■ **EXTRACT TO READ**:
------------------------------------------------------------------------
Commits on Aug 9, 2015

  1. Btrfs: add support for blkio controllers

    This attaches accounting information to bios as we submit them so the
    new blkio controllers can throttle on btrfs filesystems.
    
    Not much is required, we're just associating bios with blkcgs during clone,
    calling wbc_init_bio()/wbc_account_io() during writepages submission,
    and attaching the bios to the current context during direct IO.
    
    Finally if we are splitting bios during btrfs_map_bio, this attaches
    accounting information to the split.
    
    The end result is able to throttle nicely on single disk filesystems.  A
    little more work is required for multi-device filesystems.
    
    Signed-off-by: Chris Mason <clm@fb.com>
    masoncl committed Aug 9, 2015
  2. Btrfs: remove unused mutex from struct 'btrfs_fs_info'

    The code using 'ordered_extent_flush_mutex' mutex has removed by below
    commit.
     - 8d875f9
       btrfs: disable strict file flushes for renames and truncates
    But the mutex still lives in struct 'btrfs_fs_info'.
    
    So, this patch removes the mutex from struct 'btrfs_fs_info' and its
    initialization code.
    
    Signed-off-by: Byongho Lee <bhlee.kernel@gmail.com>
    Reviewed-by: David Sterba <dsterba@suse.com>
    Signed-off-by: Chris Mason <clm@fb.com>
    Byongho Lee authored and masoncl committed Aug 9, 2015
  3. Btrfs: fix parity scrub of RAID 5/6 with missing device

    When testing the previous patch, Zhao Lei reported a similar bug when
    attempting to scrub a degraded RAID 5/6 filesystem with a missing
    device, leading to NULL pointer dereferences from the RAID 5/6 parity
    scrubbing code.
    
    The first cause was the same as in the previous patch: attempting to
    call bio_add_page() on a missing block device. To fix this,
    scrub_extent_for_parity() can just mark the sectors on the missing
    device as errors instead of attempting to read from it.
    
    Additionally, the code uses scrub_remap_extent() to map the extent of
    the corresponding data stripe, but the extent wasn't already mapped. If
    scrub_remap_extent() finds a missing block device, it doesn't initialize
    extent_dev, so we're left with a NULL struct btrfs_device. The solution
    is to use btrfs_map_block() directly.
------------------------------------------------------------------------
■ **GIVEN DATA**:
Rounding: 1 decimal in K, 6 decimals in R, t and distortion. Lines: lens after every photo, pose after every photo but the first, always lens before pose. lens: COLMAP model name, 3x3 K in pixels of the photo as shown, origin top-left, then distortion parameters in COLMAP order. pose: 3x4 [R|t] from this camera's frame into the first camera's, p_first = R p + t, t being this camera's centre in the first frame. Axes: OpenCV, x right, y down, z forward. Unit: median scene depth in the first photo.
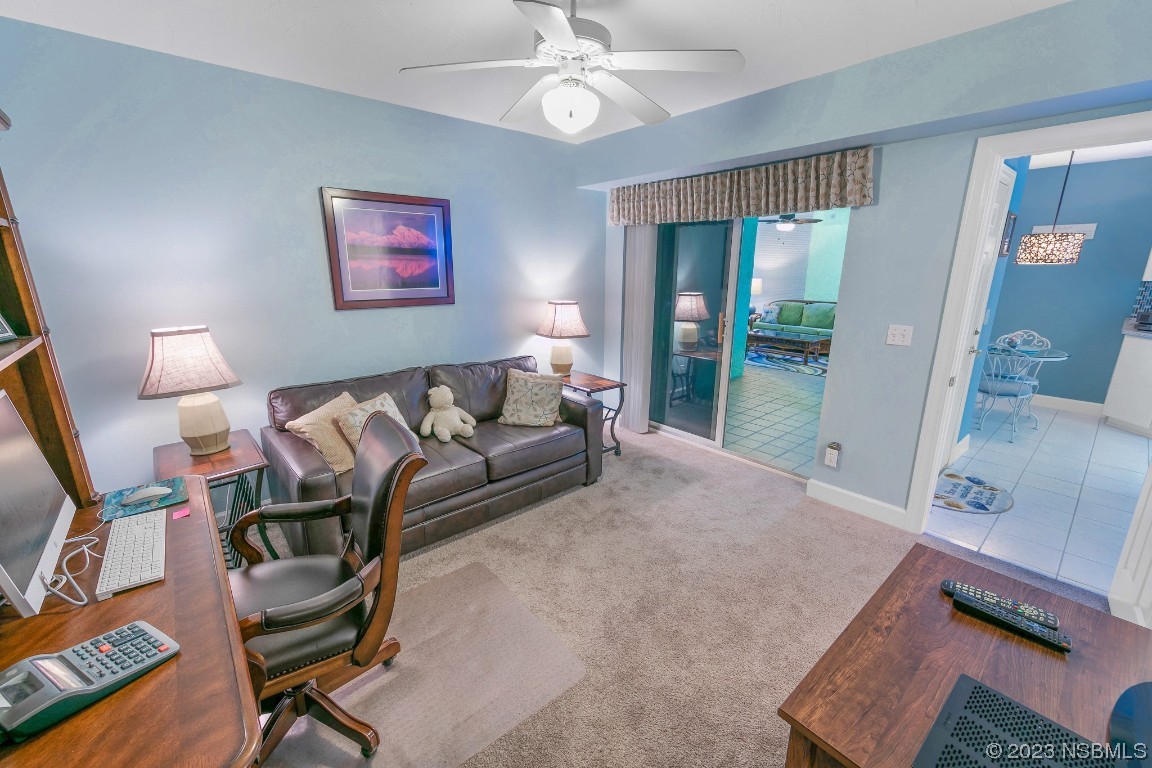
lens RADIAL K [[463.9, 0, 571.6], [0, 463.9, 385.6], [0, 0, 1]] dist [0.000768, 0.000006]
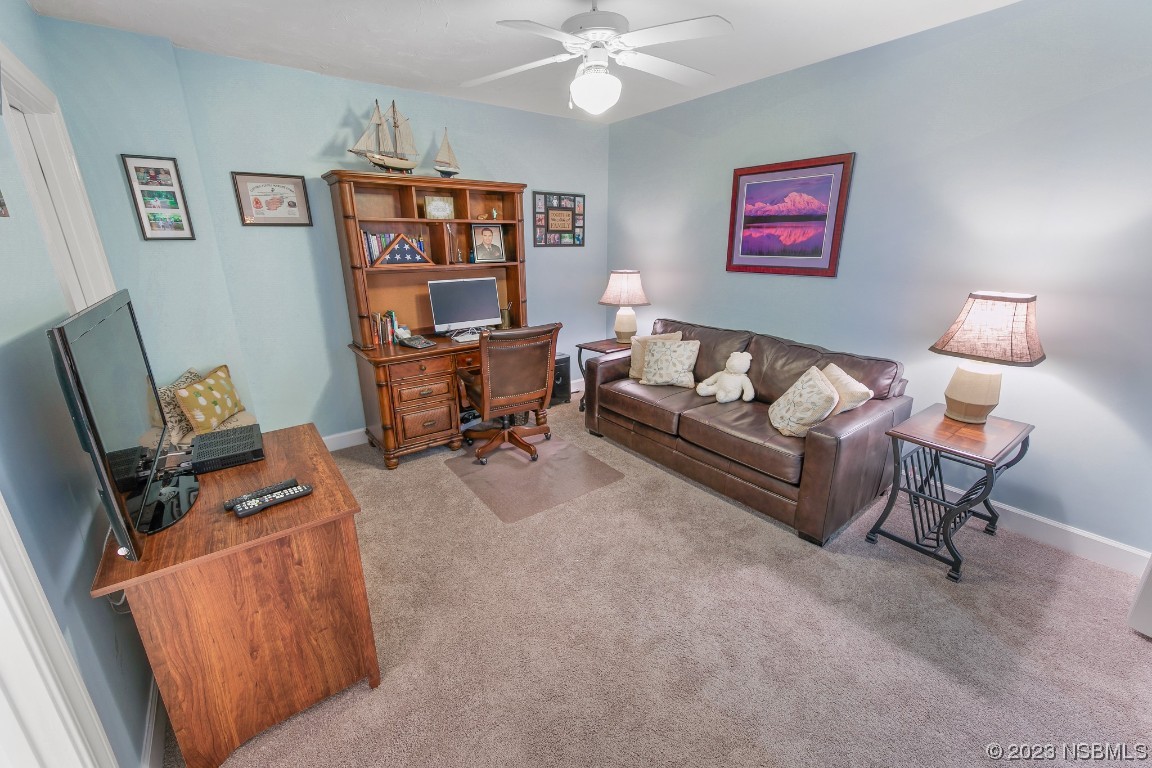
------------------------------------------------------------------------
■ **WHAT YOU ARE ASKED TO DO**: Duplicate the passage of the Btrfs commit log above from "When testing the" to "scrubbing code." word for word.

■ **ANSWER FOR THE TASK**:
When testing the previous patch, Zhao Lei reported a similar bug when
    attempting to scrub a degraded RAID 5/6 filesystem with a missing
    device, leading to NULL pointer dereferences from the RAID 5/6 parity
    scrubbing code.